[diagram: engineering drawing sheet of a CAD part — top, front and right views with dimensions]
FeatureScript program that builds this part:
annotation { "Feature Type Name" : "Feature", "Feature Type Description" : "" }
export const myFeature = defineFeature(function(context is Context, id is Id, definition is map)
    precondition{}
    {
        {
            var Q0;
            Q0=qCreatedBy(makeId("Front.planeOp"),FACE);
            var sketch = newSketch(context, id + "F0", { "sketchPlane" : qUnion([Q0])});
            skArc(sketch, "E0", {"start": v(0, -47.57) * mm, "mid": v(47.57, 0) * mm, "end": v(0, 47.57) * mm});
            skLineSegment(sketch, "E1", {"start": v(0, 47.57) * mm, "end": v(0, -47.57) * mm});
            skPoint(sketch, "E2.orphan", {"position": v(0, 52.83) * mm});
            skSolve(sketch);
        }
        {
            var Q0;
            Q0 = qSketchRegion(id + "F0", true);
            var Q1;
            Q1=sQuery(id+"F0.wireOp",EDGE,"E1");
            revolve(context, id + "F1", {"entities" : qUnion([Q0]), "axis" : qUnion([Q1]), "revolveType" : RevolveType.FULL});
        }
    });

◇ ◇ ◇

Instrucciones de la tarea:
Reproduce sin cambios todas las líneas de los registros de arriba, de la primera a la última.

Respuesta:
[diagram: engineering drawing sheet of a CAD part — top, front and right views with dimensions]
FeatureScript program that builds this part:
annotation { "Feature Type Name" : "Feature", "Feature Type Description" : "" }
export const myFeature = defineFeature(function(context is Context, id is Id, definition is map)
    precondition{}
    {
        {
            var Q0;
            Q0=qCreatedBy(makeId("Front.planeOp"),FACE);
            var sketch = newSketch(context, id + "F0", { "sketchPlane" : qUnion([Q0])});
            skArc(sketch, "E0", {"start": v(0, -47.57) * mm, "mid": v(47.57, 0) * mm, "end": v(0, 47.57) * mm});
            skLineSegment(sketch, "E1", {"start": v(0, 47.57) * mm, "end": v(0, -47.57) * mm});
            skPoint(sketch, "E2.orphan", {"position": v(0, 52.83) * mm});
            skSolve(sketch);
        }
        {
            var Q0;
            Q0 = qSketchRegion(id + "F0", true);
            var Q1;
            Q1=sQuery(id+"F0.wireOp",EDGE,"E1");
            revolve(context, id + "F1", {"entities" : qUnion([Q0]), "axis" : qUnion([Q1]), "revolveType" : RevolveType.FULL});
        }
    });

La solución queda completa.